Segment Open
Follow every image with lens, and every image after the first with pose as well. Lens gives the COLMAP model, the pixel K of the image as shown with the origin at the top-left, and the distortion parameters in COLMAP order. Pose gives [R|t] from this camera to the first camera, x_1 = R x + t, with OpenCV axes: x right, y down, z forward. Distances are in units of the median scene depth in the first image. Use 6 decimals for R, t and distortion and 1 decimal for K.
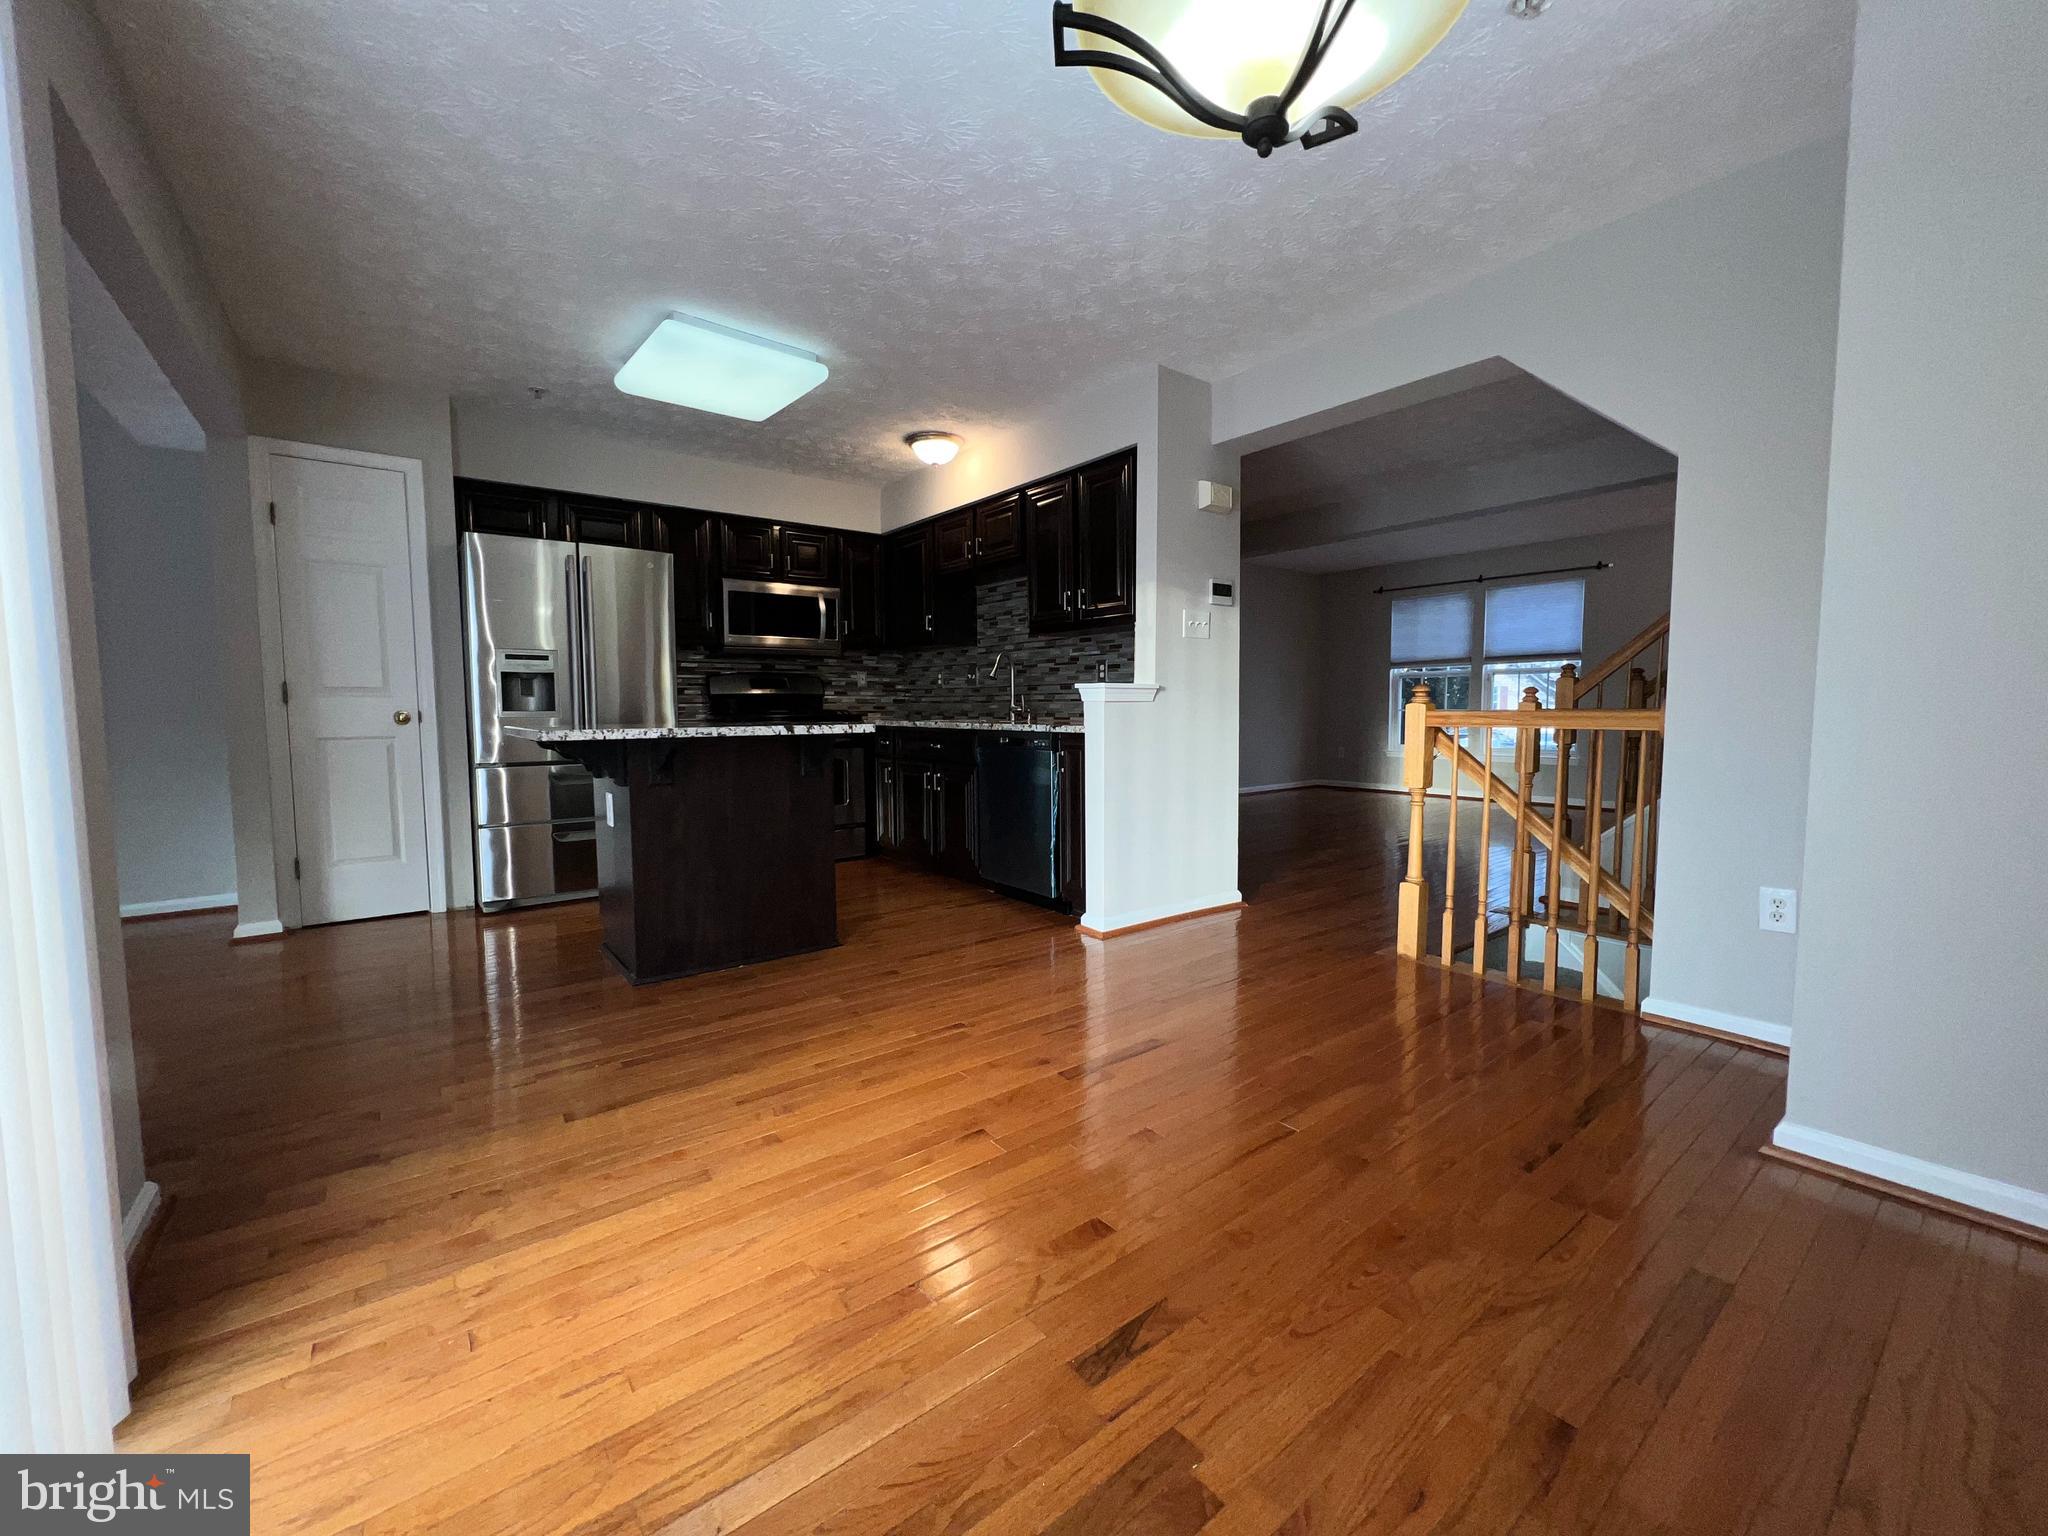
lens RADIAL K [[820.4, 0, 1021.4], [0, 820.4, 761.6], [0, 0, 1]] dist [0.000143, 0.000212]
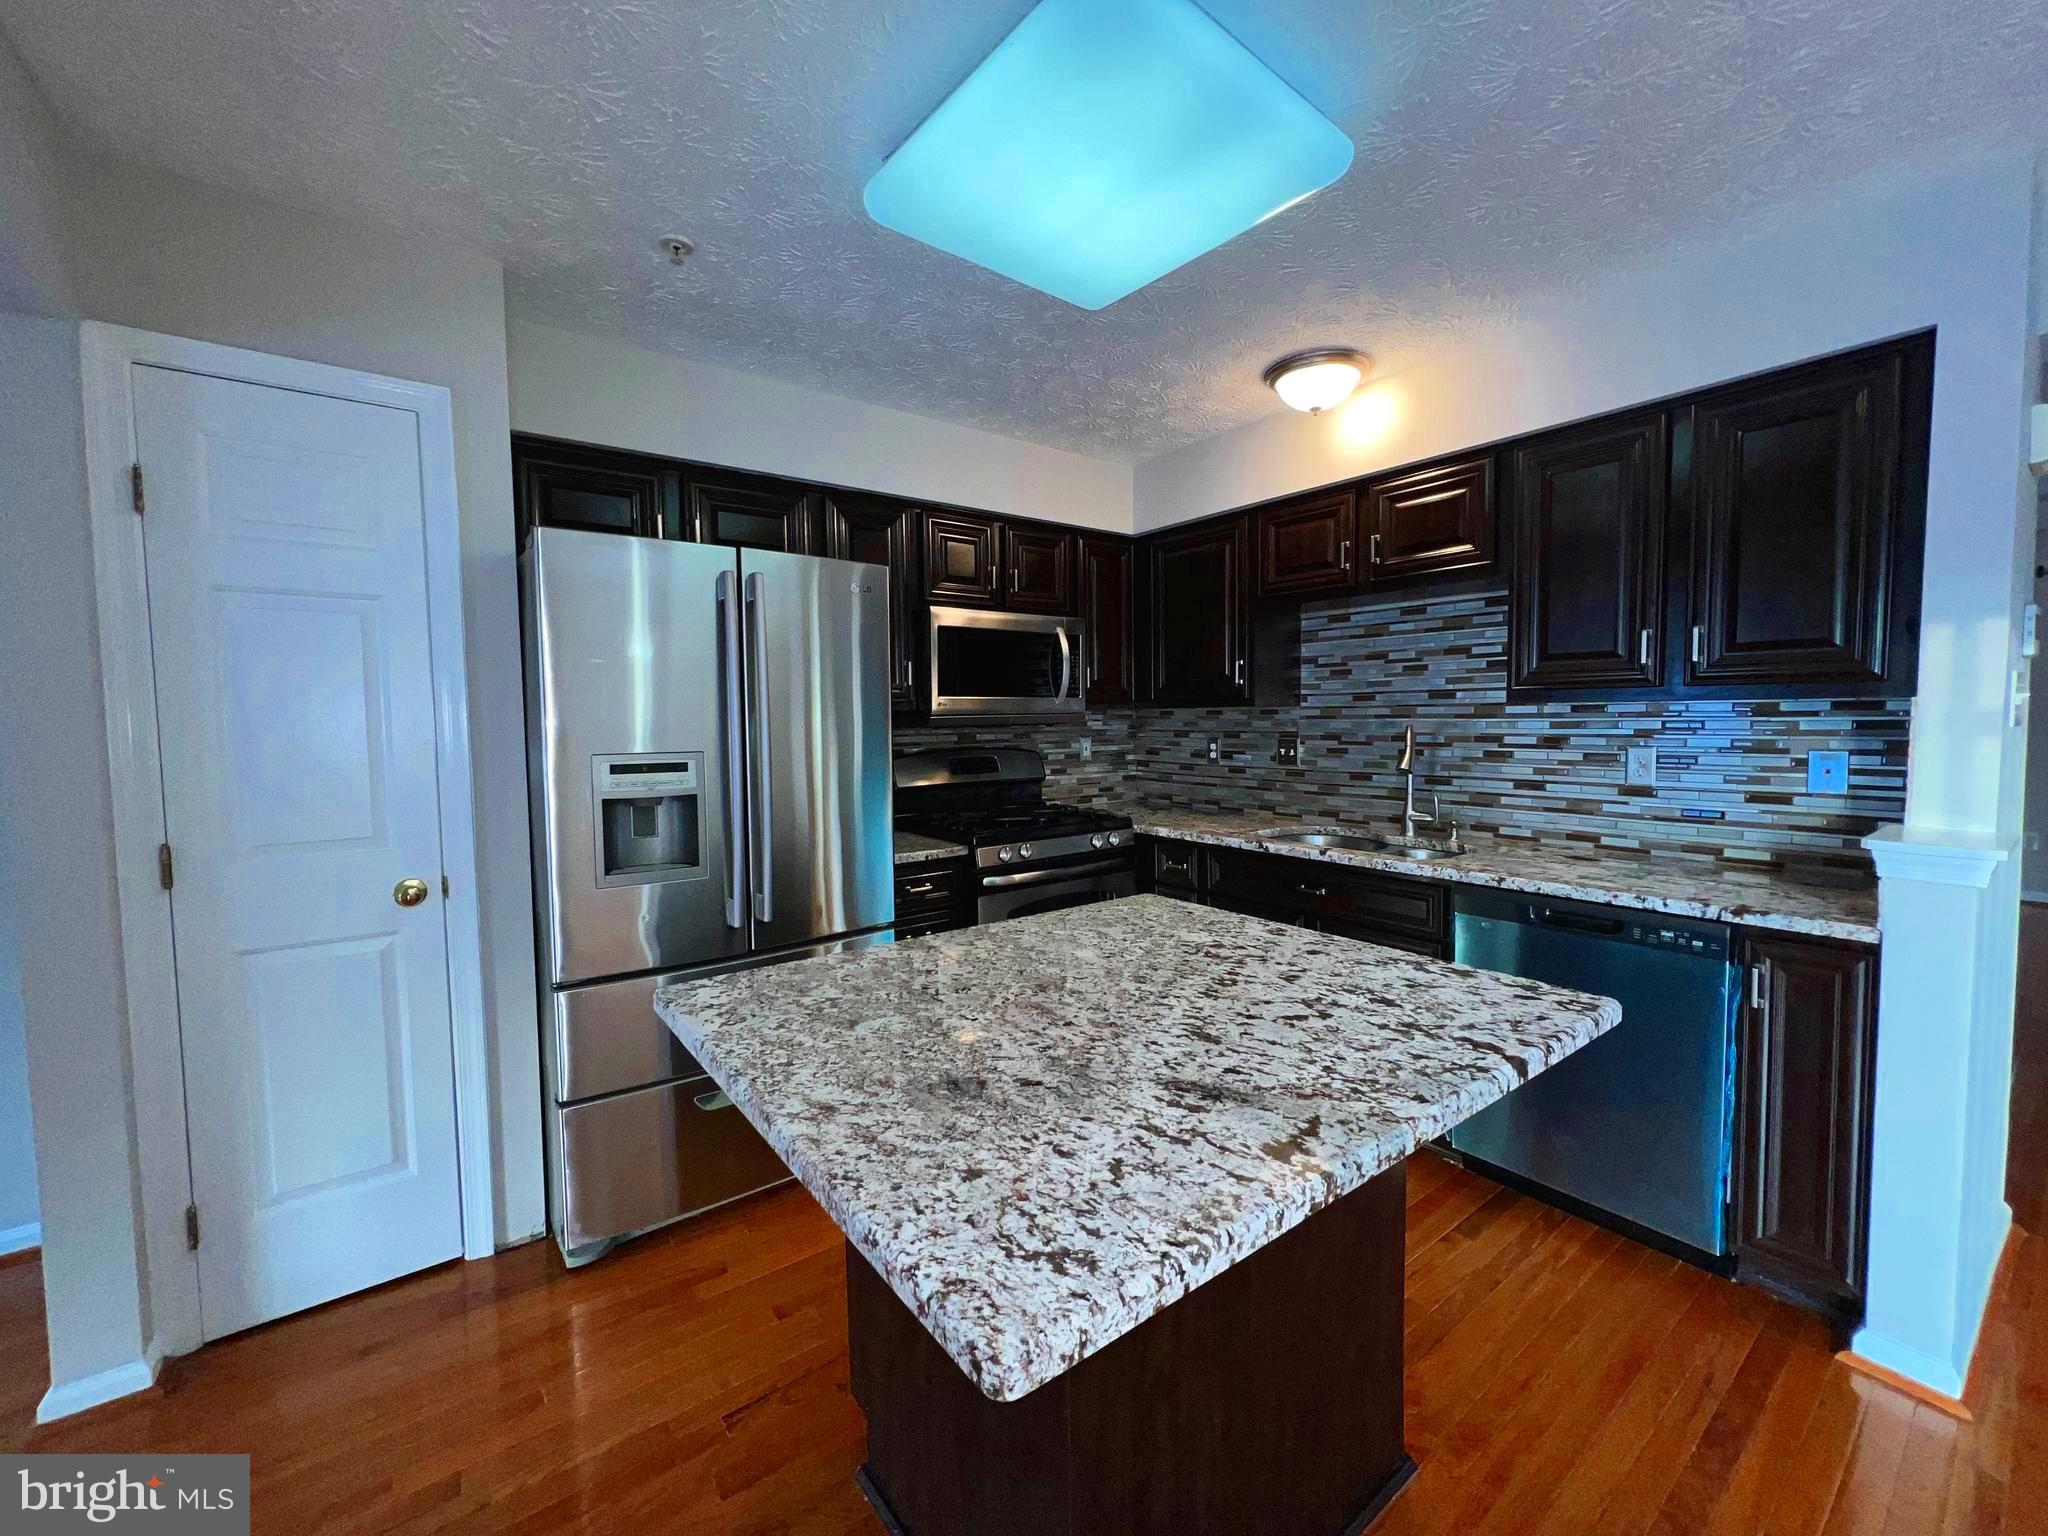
lens RADIAL K [[820.4, 0, 1021.4], [0, 820.4, 761.6], [0, 0, 1]] dist [0.000143, 0.000212]
pose [[0.999877, -0.007212, -0.013893, -0.349702], [0.007024, 0.999884, -0.013507, -0.119268], [0.013989, 0.013407, 0.999812, 0.470262]]
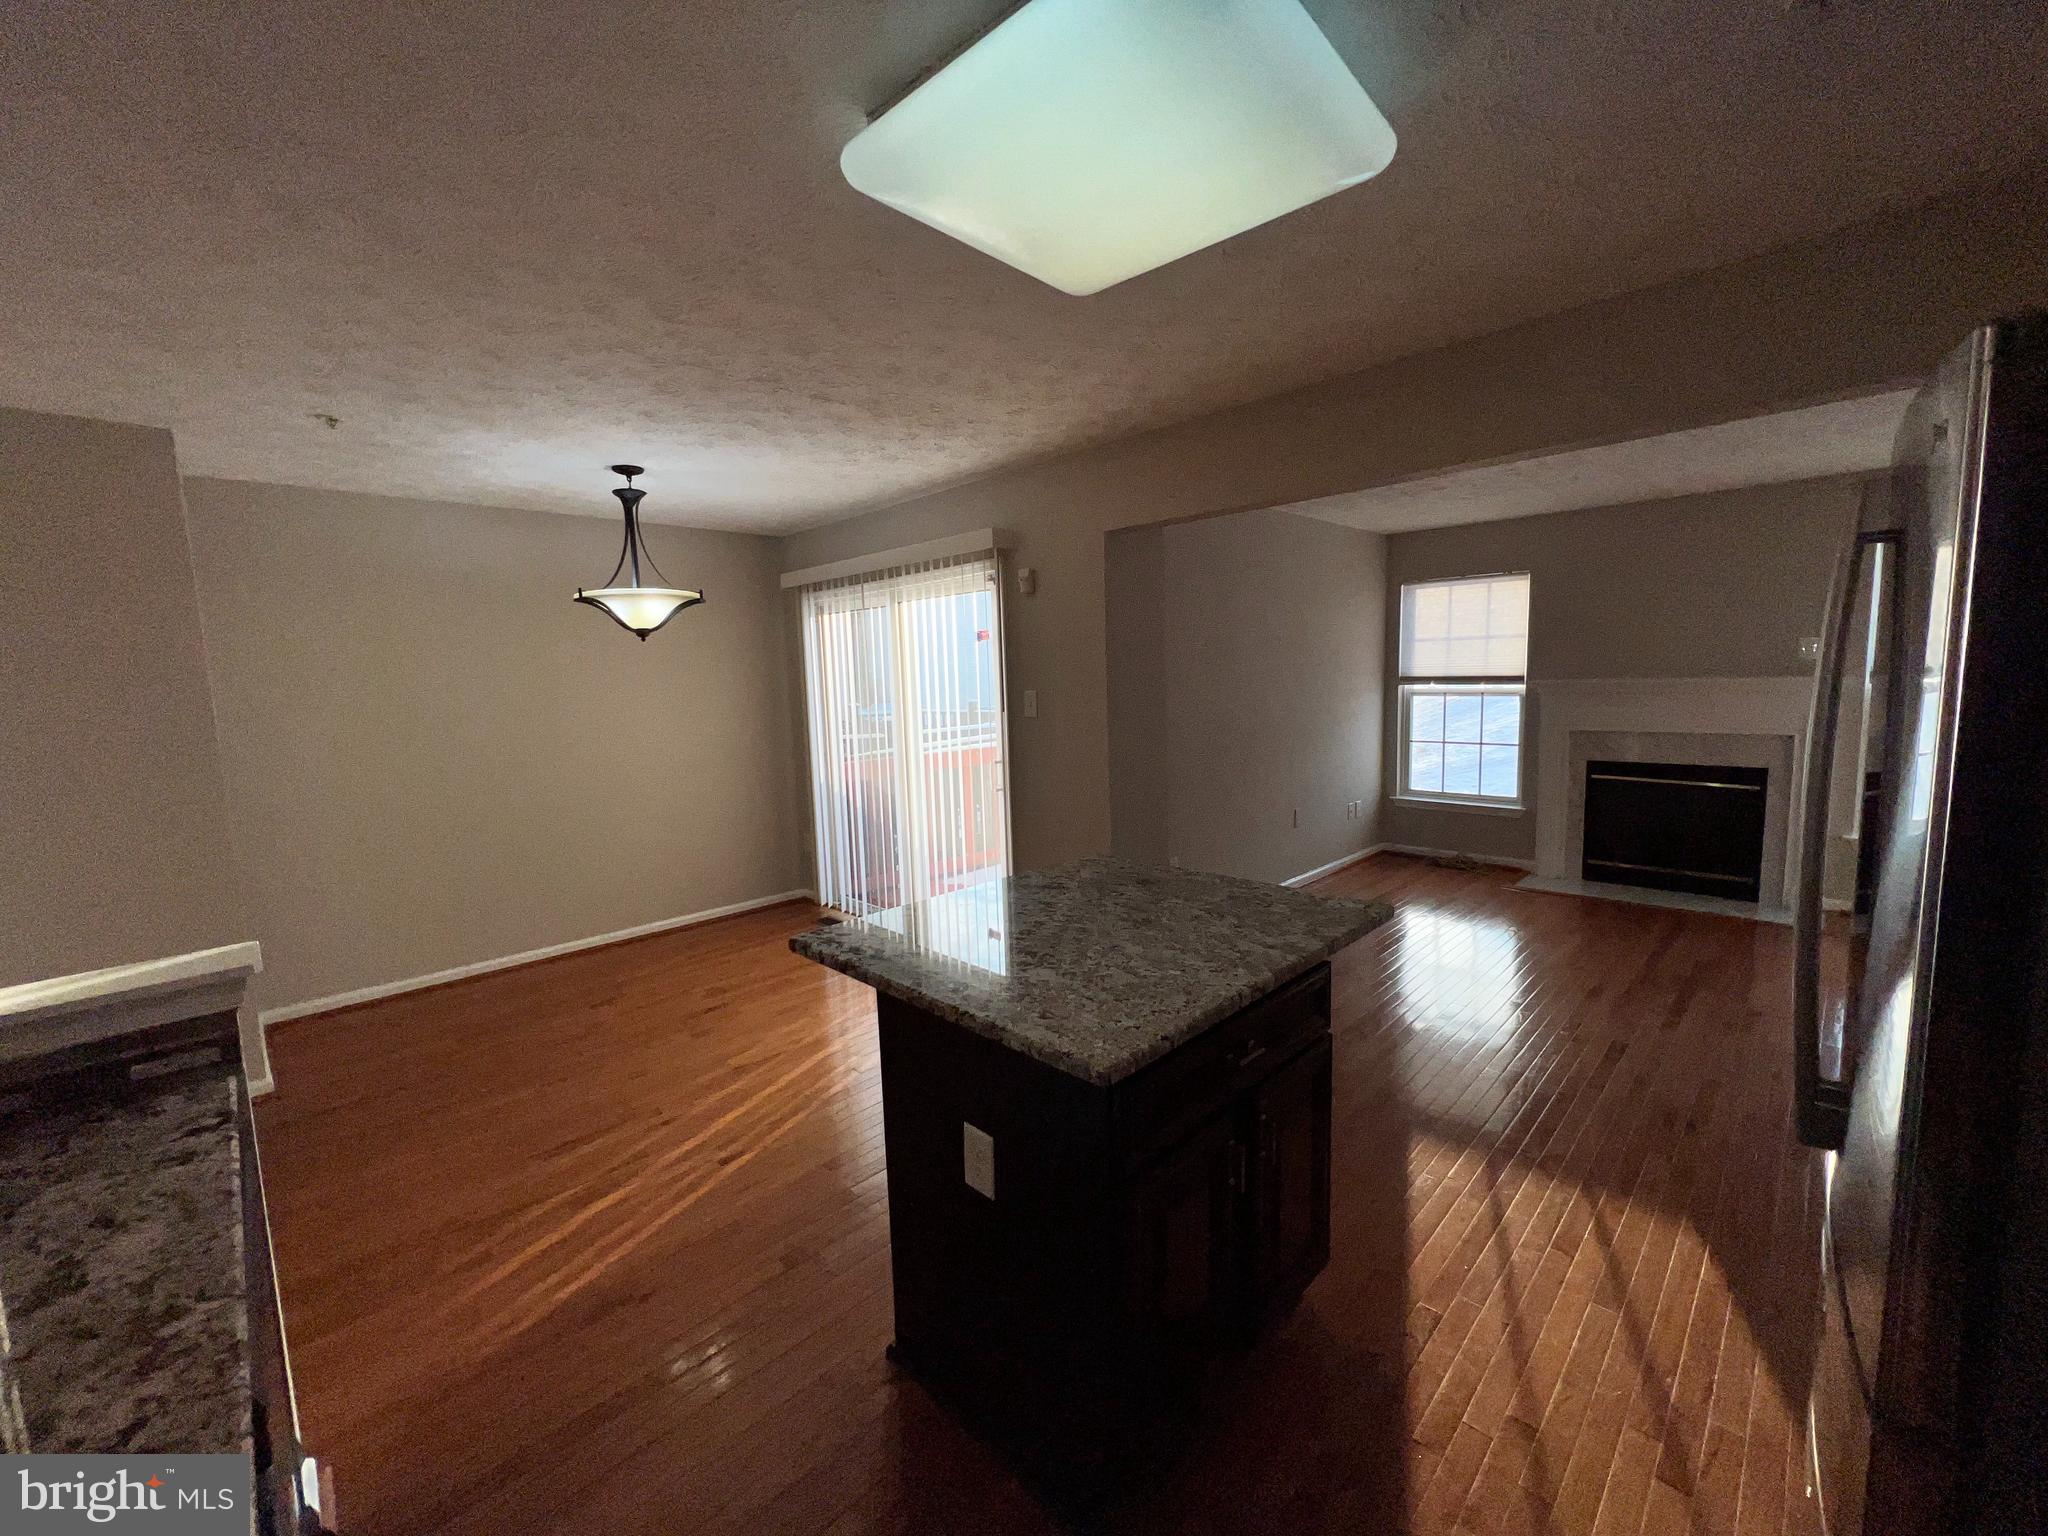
lens RADIAL K [[820.4, 0, 1021.4], [0, 820.4, 761.6], [0, 0, 1]] dist [0.000143, 0.000212]
pose [[-0.991258, 0.053447, -0.120631, -0.219957], [0.031418, 0.983597, 0.177623, -0.216594], [0.128146, 0.172280, -0.976677, 1.237614]]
Segment Closed
- _Assigned task_
Can you give all of the rows above again, with "top-left" changed to "upper-left" and everything else unchanged, leaving out the pictures?

- _Answer for this exercise_
Follow every image with lens, and every image after the first with pose as well. Lens gives the COLMAP model, the pixel K of the image as shown with the origin at the upper-left, and the distortion parameters in COLMAP order. Pose gives [R|t] from this camera to the first camera, x_1 = R x + t, with OpenCV axes: x right, y down, z forward. Distances are in units of the median scene depth in the first image. Use 6 decimals for R, t and distortion and 1 decimal for K.
lens RADIAL K [[820.4, 0, 1021.4], [0, 820.4, 761.6], [0, 0, 1]] dist [0.000143, 0.000212]
lens RADIAL K [[820.4, 0, 1021.4], [0, 820.4, 761.6], [0, 0, 1]] dist [0.000143, 0.000212]
pose [[0.999877, -0.007212, -0.013893, -0.349702], [0.007024, 0.999884, -0.013507, -0.119268], [0.013989, 0.013407, 0.999812, 0.470262]]
lens RADIAL K [[820.4, 0, 1021.4], [0, 820.4, 761.6], [0, 0, 1]] dist [0.000143, 0.000212]
pose [[-0.991258, 0.053447, -0.120631, -0.219957], [0.031418, 0.983597, 0.177623, -0.216594], [0.128146, 0.172280, -0.976677, 1.237614]]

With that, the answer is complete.